Requirement - Your answer should repeat every line of the records below in which the word "elbow" appears.

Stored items
------------------------

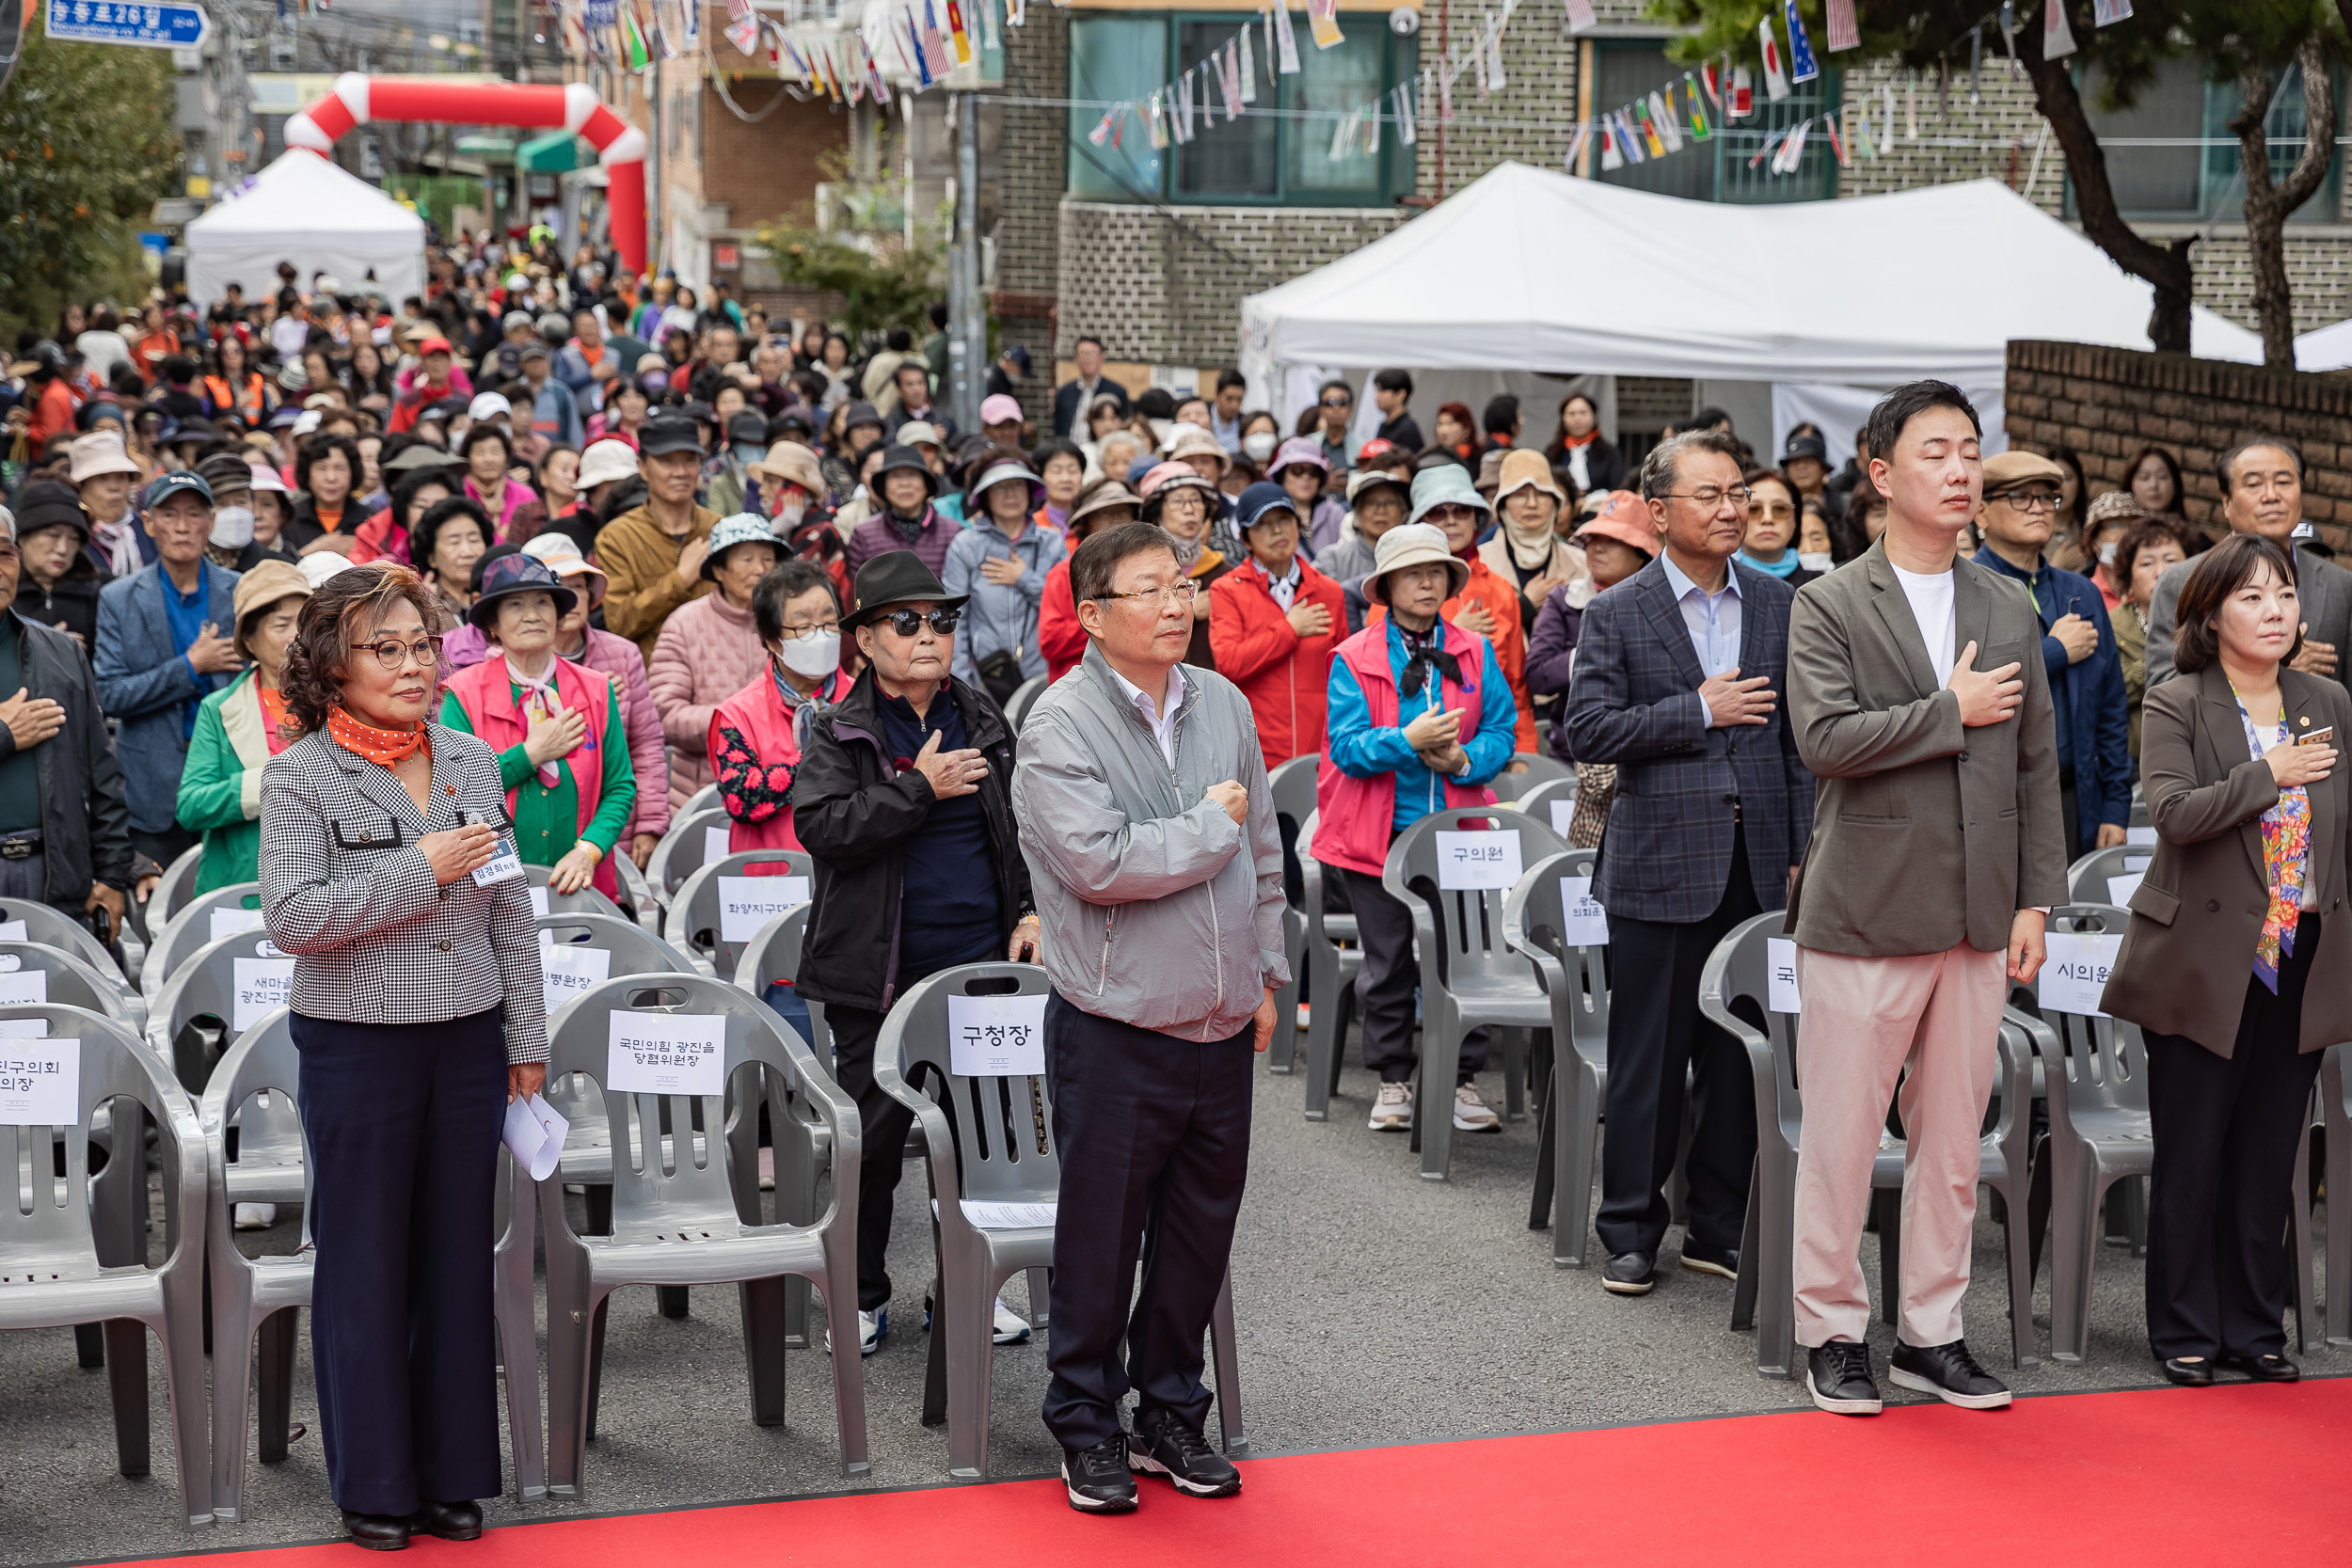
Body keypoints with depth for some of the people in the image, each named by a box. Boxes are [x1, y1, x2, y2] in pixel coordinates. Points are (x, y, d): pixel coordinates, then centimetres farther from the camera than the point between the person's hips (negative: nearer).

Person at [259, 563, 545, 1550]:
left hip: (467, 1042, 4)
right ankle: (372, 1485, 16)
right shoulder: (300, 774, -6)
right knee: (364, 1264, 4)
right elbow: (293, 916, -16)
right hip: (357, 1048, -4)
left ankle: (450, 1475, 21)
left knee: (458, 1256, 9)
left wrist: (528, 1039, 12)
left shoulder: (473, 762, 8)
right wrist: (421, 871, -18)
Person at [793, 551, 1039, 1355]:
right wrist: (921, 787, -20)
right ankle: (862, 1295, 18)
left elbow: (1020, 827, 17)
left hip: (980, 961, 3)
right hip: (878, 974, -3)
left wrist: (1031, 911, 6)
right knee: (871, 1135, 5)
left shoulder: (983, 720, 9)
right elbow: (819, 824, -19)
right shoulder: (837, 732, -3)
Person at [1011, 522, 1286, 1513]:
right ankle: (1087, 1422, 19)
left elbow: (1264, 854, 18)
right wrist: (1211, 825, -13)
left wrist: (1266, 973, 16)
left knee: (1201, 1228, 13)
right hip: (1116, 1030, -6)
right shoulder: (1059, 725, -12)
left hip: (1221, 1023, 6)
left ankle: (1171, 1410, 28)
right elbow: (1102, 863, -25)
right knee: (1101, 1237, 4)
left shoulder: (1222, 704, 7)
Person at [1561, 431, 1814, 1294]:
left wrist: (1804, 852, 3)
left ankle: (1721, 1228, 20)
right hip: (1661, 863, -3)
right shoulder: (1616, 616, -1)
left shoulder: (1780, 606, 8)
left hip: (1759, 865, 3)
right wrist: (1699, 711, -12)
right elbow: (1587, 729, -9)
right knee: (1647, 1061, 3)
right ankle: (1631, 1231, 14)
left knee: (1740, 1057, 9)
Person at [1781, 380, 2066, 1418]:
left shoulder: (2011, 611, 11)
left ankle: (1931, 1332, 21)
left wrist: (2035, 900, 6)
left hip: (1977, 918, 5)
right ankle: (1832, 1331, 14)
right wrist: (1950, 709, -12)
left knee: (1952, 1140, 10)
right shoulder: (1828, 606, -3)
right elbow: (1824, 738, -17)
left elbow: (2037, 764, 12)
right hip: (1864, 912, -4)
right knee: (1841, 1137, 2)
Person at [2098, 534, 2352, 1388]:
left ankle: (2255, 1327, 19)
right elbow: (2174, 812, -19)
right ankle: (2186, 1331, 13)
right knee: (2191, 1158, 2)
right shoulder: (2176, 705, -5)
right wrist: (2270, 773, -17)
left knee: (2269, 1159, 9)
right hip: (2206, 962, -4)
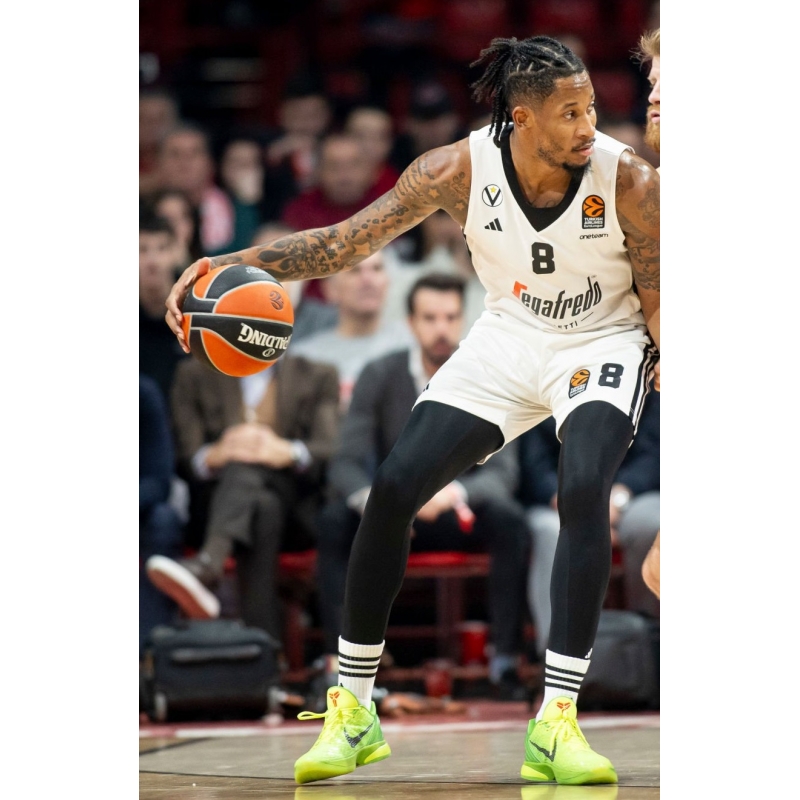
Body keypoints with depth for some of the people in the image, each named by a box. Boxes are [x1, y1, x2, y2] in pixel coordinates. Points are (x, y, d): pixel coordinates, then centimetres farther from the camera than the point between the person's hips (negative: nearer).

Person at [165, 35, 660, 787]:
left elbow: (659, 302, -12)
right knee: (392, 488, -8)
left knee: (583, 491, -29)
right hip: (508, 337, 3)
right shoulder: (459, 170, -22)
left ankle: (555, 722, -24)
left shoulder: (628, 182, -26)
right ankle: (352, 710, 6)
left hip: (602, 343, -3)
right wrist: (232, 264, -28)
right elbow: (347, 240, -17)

------------------------

Answer -
right elbow: (293, 916, -16)
left elbow: (1020, 827, 17)
right elbow: (819, 824, -19)
left elbow: (1264, 854, 18)
right elbow: (1102, 863, -25)
right elbow: (1587, 729, -9)
right elbow: (1824, 738, -17)
left elbow: (2037, 764, 12)
right elbow: (2174, 812, -19)
left elbow: (659, 302, -12)
right elbow: (347, 240, -17)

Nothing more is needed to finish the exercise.